▸ TASK PROMPT
From the line with "(58, 107) = (283, 35): apple" to the last line of the data below, repeat every line exactly and add nothing.

▸ Before-and-after object lists
================

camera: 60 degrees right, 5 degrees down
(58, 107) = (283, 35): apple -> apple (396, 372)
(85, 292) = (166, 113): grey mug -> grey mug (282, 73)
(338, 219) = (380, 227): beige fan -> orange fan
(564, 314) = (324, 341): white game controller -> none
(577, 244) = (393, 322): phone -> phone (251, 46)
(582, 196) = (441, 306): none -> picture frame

================

▸ SOLUTION TO THE PROBLEM
(58, 107) = (283, 35): apple -> apple (396, 372)
(85, 292) = (166, 113): grey mug -> grey mug (282, 73)
(338, 219) = (380, 227): beige fan -> orange fan
(564, 314) = (324, 341): white game controller -> none
(577, 244) = (393, 322): phone -> phone (251, 46)
(582, 196) = (441, 306): none -> picture frame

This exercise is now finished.